Esa tarde, me quedé sin aliento al recorrer la casa. Las arañas de cristal relucían en el sol. Había grandes muebles tallados estilo bohemio y una bellísima vajilla de porcelana ya colocada sobre la mesa del comedor, acompañada de altas copas de vidrio soplado color azul cobalto. Al centro de la mesa, Pavla había puesto un arreglo de margaritas en un florero pañuelo.

 

Para esa noche, el mismo florero pañuelo estaba atestado de rosas. El comedor, que horas antes había estado inundado de la luz del sol, ahora estaba a oscuras excepto por la trémula luz de las velas. Había copas de cristal cortado llenas de vino tinto. Platos de porcelana blanca se alineaban a lo largo de la mesa y una alta jarra de plata arrojaba su sinuoso reflejo.
Se me había olvidado lo diferentes que eran los padres de Věruška y Josef a los míos. Después de intercambiar los cumplidos de rigor conmigo, el doctor Kohn interrogó a Josef acerca de sus estudios durante el resto de la cena.
—¿Qué libros trajiste contigo, Josef?
Josef, que cortaba un trozo de carne, se detuvo brevemente.
El amante de Lady Chatterley, padre.
—Vamos, Josef.
—Es cierto, padre. Las descripciones anatómicas están sirviéndome enormemente para mis estudios, entre otras cosas.
Josef miró por encima de su copa en mi dirección. Sonreía y la parte superior de su labio lucía oscura a causa del vino. Parecía un pequeño diablillo; un niño travieso que esperaba hacerme sonreír.
Entre risas, Věruška y yo casi nos atragantamos con nuestro propio vino, pero al doctor Kohn no parecieron causarle ninguna gracia las travesuras de su hijo. Mientras las pequeñas anécdotas de Věruška despertaban sus sonrisas, el patriarca de la familia poco toleraba la frivolidad de su hijo.
—Tus estudios son importantes, Josef.
La cara de Josef enrojeció.
—Por supuesto que lo son.
—Ser médico no se reduce a una profesión: es todo un honor.
—Me doy cuenta de ello.
—¿Realmente es así? —El doctor Kohn se llevó una servilleta a los labios—. A menudo me pregunto si de veras lo sabes. He perdido la cuenta del número exacto de criaturas que he traído a este mundo —siguió el doctor Kohn—, pero nada era más importante para sus padres y considero que es una bendición de Dios que los haya podido ayudar.
—Sí, padre.
—La práctica de la Medicina no es algo que se tome a la ligera.
Mientras el doctor Kohn le hablaba en ese tono a Josef, traté de imaginar el ave herida entre sus manos. Deseé que pudiera ser así de gentil con Josef, que se permitiera sonreír en su compañía y que no lo cuestionara de manera tan inmisericorde. Este hombre, que había sabido exactamente qué hacer con un ave frágil y herida, carecía de los mismos instintos con su hijo.
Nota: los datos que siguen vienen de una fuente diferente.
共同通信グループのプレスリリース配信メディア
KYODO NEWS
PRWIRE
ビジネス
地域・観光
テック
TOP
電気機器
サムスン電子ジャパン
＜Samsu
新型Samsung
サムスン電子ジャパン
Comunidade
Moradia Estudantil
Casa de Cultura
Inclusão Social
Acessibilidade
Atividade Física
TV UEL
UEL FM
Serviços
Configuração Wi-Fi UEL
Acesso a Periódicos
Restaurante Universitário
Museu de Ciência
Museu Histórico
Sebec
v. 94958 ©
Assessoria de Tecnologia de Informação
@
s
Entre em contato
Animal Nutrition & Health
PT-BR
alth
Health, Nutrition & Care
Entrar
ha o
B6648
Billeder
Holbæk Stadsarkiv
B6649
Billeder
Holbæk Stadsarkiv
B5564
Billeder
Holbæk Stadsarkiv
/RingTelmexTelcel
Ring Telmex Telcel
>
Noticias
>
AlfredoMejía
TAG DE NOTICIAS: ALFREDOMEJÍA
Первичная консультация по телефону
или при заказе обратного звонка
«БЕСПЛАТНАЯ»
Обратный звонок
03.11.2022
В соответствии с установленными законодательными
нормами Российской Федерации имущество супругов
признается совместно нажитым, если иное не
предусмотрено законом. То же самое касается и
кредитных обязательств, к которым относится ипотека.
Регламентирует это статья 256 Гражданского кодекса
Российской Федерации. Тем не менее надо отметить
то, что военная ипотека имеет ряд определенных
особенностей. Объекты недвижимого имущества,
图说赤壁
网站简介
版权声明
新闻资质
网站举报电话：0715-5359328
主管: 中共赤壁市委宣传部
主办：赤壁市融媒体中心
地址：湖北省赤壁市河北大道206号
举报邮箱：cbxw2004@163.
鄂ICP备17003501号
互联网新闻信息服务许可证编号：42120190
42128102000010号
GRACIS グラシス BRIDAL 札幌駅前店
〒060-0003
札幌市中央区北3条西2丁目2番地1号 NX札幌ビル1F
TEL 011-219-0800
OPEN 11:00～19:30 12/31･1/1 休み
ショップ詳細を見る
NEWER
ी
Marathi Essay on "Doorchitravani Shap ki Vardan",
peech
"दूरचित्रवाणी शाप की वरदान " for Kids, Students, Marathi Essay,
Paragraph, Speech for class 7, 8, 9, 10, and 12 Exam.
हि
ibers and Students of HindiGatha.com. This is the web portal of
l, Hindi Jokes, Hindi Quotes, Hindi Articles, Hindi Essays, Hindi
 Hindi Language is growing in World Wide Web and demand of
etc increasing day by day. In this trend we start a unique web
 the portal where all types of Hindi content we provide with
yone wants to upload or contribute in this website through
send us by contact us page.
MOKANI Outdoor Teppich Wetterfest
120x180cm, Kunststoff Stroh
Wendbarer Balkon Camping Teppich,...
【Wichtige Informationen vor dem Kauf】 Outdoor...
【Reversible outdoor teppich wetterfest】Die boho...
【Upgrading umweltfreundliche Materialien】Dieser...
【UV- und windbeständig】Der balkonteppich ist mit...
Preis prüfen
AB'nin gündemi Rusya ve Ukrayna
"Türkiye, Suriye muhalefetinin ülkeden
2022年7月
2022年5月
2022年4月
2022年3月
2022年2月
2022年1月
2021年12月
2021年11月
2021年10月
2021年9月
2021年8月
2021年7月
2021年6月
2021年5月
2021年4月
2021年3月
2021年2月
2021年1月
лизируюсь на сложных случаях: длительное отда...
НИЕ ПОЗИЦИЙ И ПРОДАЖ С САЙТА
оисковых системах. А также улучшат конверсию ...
Podía ver a Josef soportando la enorme carga de la furiosa mirada de su padre; su quijada estaba apretada y su rostro se encontraba ensombrecido.
Cuando volteé a ver a Věruška fue la primera vez en que la vi parecerse a su madre. Eran como dos muñecas de porcelana: sus cabezas sumidas entre los hombros, sus ojos fijos en sus platos.
En el reflejo de la jarra de plata pude ver mi propio rostro. Una sonrisa forzada que ocultaba mi desagrado.